Victor Vianu, professor, UC San Diego, USA (September to December 2008)
Hitoshi Ohsaki, senior research scientist, AIST, Japan (2 weeks in November 2008)
Mohammed Anis Benelbahri, Ph.D., Sup'Com Tunis, Tunisia (November 2008)
Stéphane Demri has been program co-chair of the “15th International Symposium on Temporal Representation and Reasoning” (TIME 2008), Montreal, June 2008 (with Chr. Jensen).
Several members of the project have participated in program committees:
S. Demri: International conference “Advances of Modal Logic” (AIML'08), September 2008.
F. Jacquemard: International Conference on RIsks and Security of Internet and Systems (CRISIS), October 2008.
C. Sirangelo: 12th International Conference on Extending Database Technology (EDBT), March 2009.

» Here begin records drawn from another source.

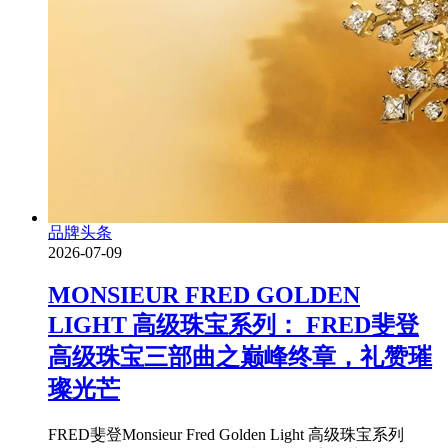
品牌头条
2026-07-09
MONSIEUR FRED GOLDEN
LIGHT 高级珠宝系列： FRED斐登
高级珠宝三部曲之巅峰终章，礼赞璀
璨光芒
FRED斐登Monsieur Fred Golden Light 高级珠宝系列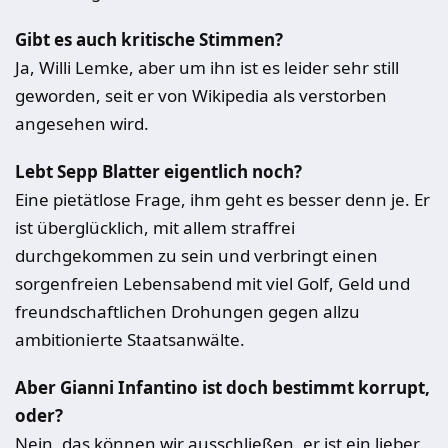
Gibt es auch kritische Stimmen?
Ja, Willi Lemke, aber um ihn ist es leider sehr still
geworden, seit er von Wikipedia als verstorben
angesehen wird.
Lebt Sepp Blatter eigentlich noch?
Eine pietätlose Frage, ihm geht es besser denn je. Er
ist überglücklich, mit allem straffrei
durchgekommen zu sein und verbringt einen
sorgenfreien Lebensabend mit viel Golf, Geld und
freundschaftlichen Drohungen gegen allzu
ambitionierte Staatsanwälte.
Aber Gianni Infantino ist doch bestimmt korrupt,
oder?
Nein, das können wir ausschließen, er ist ein lieber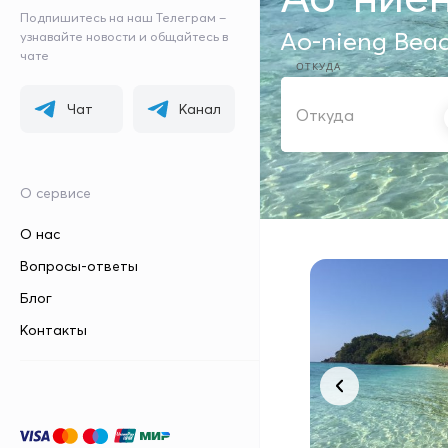
Подпишитесь на наш Телеграм –
Ao-nieng Beac
узнавайте новости и общайтесь в
чате
ОТКУДА
Чат
Канал
О сервисе
О нас
Вопросы-ответы
Блог
Контакты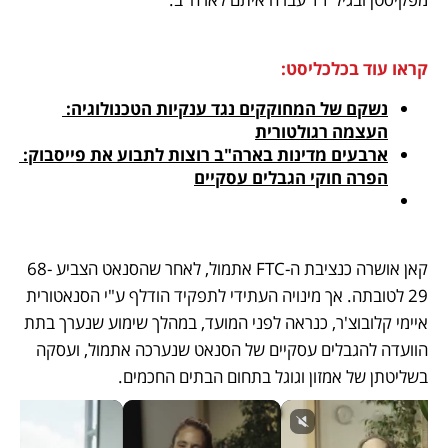
קראו עוד בכלכליסט:
נשקם של המחוקקים נגד ענקיות הטכנולוגיה: 
העצמה רגולטורית
ארבעים מדינות בארה"ב רוצות לתבוע את פייסבוק: 
הפרה חוקי הגבלים עסקיים
קאן אושרה כנציבת ה-FTC אתמול, לאחר שהסנאט הצביע 68-
29 לטובתה. אך מינויה העתידי לתפקיד הודלף ע"י הסנאטורית 
איימי קלובוצ'ר, כנראה לפני המועד, במהלך שימוע שנערך בתת 
הוועדה להגבלים עסקיים של הסנאט שנערכה אתמול, ועסקה 
בשליטתן של אמזון וגוגל בתחום הבתים החכמים. 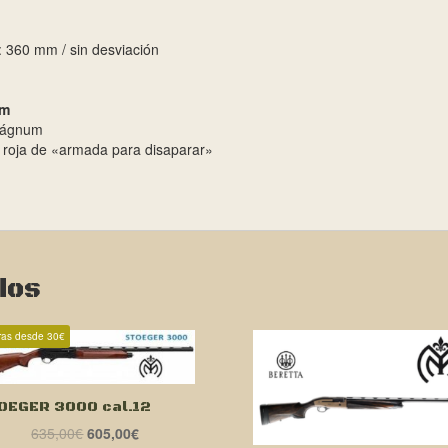
ón: 360 mm / sin desviación
cm
mágnum
 roja de «armada para disaparar»
dos
ras desde 30€
OEGER 3000 cal.12
El
El
635,00
€
605,00
€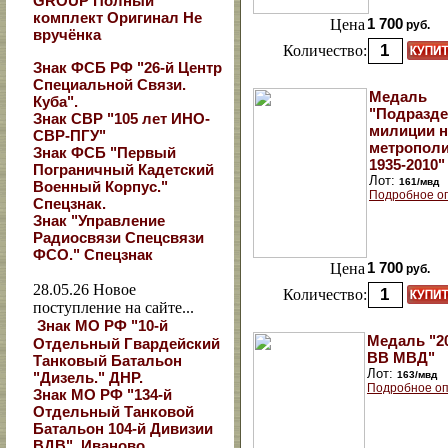
GROUP Полный
комплект Оригинал Не
Цена
1 700
руб.
вручёнка
Количество:
Знак ФСБ РФ "26-й Центр
Специальной Связи.
Медаль
Куба".
"Подразд
Знак СВР "105 лет ИНО-
милиции н
СВР-ПГУ"
метрополи
Знак ФСБ "Первый
1935-2010"
Пограничный Кадетский
Лот:
161/мвд
Военный Корпус."
Подробное о
Спецзнак.
Знак "Управление
Радиосвязи Спецсвязи
ФСО." Спецзнак
Цена
1 700
руб.
28.05.26
Новое
Количество:
поступление на сайте...
Знак МО РФ "10-й
Медаль "2
Отдельный Гвардейский
ВВ МВД"
Танковый Батальон
Лот:
"Дизель." ДНР.
163/мвд
Подробное оп
Знак МО РФ "134-й
Отдельный Танковой
Батальон 104-й Дивизии
ВДВ". Иваново.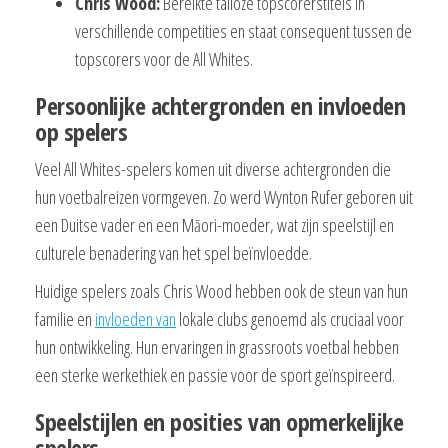
Chris Wood:
Bereikte talloze topscorerstitels in
verschillende competities en staat consequent tussen de
topscorers voor de All Whites.
Persoonlijke achtergronden en invloeden
op spelers
Veel All Whites-spelers komen uit diverse achtergronden die
hun voetbalreizen vormgeven. Zo werd Wynton Rufer geboren uit
een Duitse vader en een Māori-moeder, wat zijn speelstijl en
culturele benadering van het spel beïnvloedde.
Huidige spelers zoals Chris Wood hebben ook de steun van hun
familie en
invloeden van
lokale clubs genoemd als cruciaal voor
hun ontwikkeling. Hun ervaringen in grassroots voetbal hebben
een sterke werkethiek en passie voor de sport geïnspireerd.
Speelstijlen en posities van opmerkelijke
spelers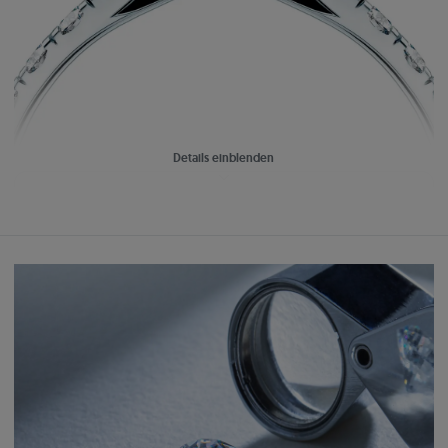
Details einblenden
Liebe auf den ersten Blick
Einfach:
Perfekt aufeinander abgestimmter Schmuck
Schaffen Sie ein einzigartiges Set, das zu Ihrem Verlobungsring passt.
Wählen Sie Ohrringe, Anhänger oder Eheringe aus der Kollektion.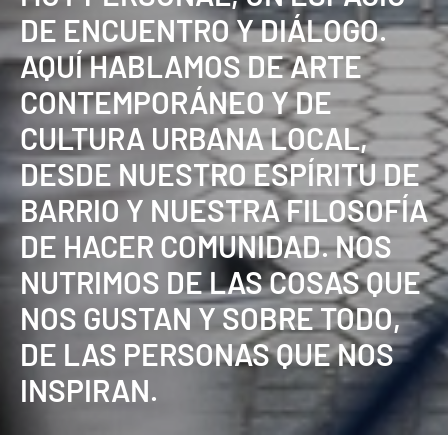
DE ENCUENTRO Y DIÁLOGO.
AQUÍ HABLAMOS DE ARTE
CONTEMPORÁNEO Y DE
CULTURA URBANA LOCAL,
DESDE NUESTRO ESPÍRITU DE
BARRIO Y NUESTRA FILOSOFÍA
DE HACER COMUNIDAD. NOS
NUTRIMOS DE LAS COSAS QUE
NOS GUSTAN Y SOBRE TODO,
DE LAS PERSONAS QUE NOS
INSPIRAN.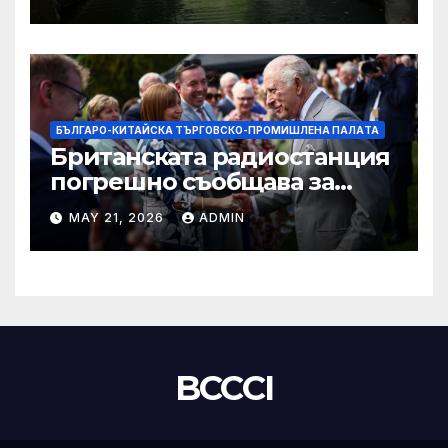
БЪЛГАРО-КИТАЙСКА ТЪРГОВСКО-ПРОМИШЛЕНА ПАЛAТА
Британската радиостанция
погрешно съобщава за
смъртта на крал Чарлз
MAY 21, 2026
ADMIN
BCCCI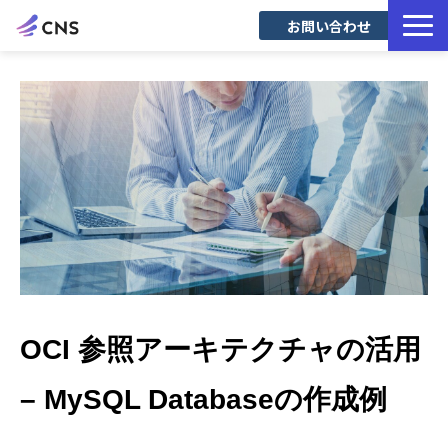
お問い合わせ
サービス一覧
導入事例
Blog
OCI 参照アーキテクチャの活用
– MySQL Databaseの作成例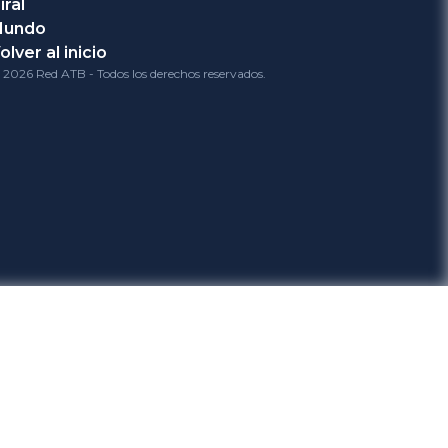
iral
Mundo
olver al inicio
 2026 Red ATB - Todos los derechos reservados.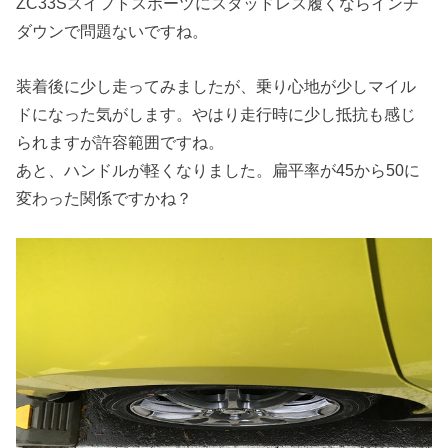
ZC33Sスイフトスポーツにスタッドレス履くならインチ
ダウンで問題ないですね。
装着後に少し走ってみましたが、乗り心地が少しマイル
ドになった気がします。やはり走行時に少し抵抗も感じ
られますが許容範囲ですね。
あと、ハンドルが軽くなりました。扁平率が45から50に
変わった関係ですかね？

Besides the presentations of our papers accepted to international conferences, the members of Dahu made the following keynote talks to international conferences or workshops.
Stéphane Demri gave a talk “Model checking memoryful logics over one-counter automata” during the Dagstuhl seminar “Beyond the Finite: New Challenges in Verification and Semistructured Data” (April 2008).
Florent Jacquemard gave a keynote talk on “Tree Automata Techniques for Infinite State Verification of Security Protocols” during the Dagstuhl seminar “Beyond the Finite: New Challenges in Verification and Semistructured Data” (April 2008).
Stéphane Demri is a member of the steering committee of the Tableaux conference (Intl. Conf. Automated Theorem Proving with Analytic Tableaux and Related Methods).
Stéphane Demri is member of the publication board of the review “Technique et Science Informatiques” (among 5 members).
Stéphane Demri and Florent Jacquemard were members of the Commission de Spécialistes of ENS de Cachan, Number 6 (Computer Science) until august 2008.
Stéphane Demri is co-editor of the proceedings of “15th International Symposium on Temporal Representation and Reasoning”, IEEE, 2008.
Florent Jacquemard is member of the board (general secretary) of the French Association for Information and Communication Systems (ASTI).
Luc Segoufin was a member of the Commission d'Évaluation (CE) of INRIA until September 2008.
As a Maître de conférence Cristina Sirangelo is teaching in the department of computer science of ENS de Cachan. In this department Stéphane Demri is in charge of the second-year students. Stéphane Demri also participated to the preparatory courses to “leçons d'aggrégation”.
In the Master Parisien de Recherche en Informatique (MPRI), Florent Jacquemard is teaching in the first year (M1), a course on Tree Automata Techniques and Applications and Luc Segoufin is teaching in the second year (M2) a course on descriptive complexity, finite model theory and database theory.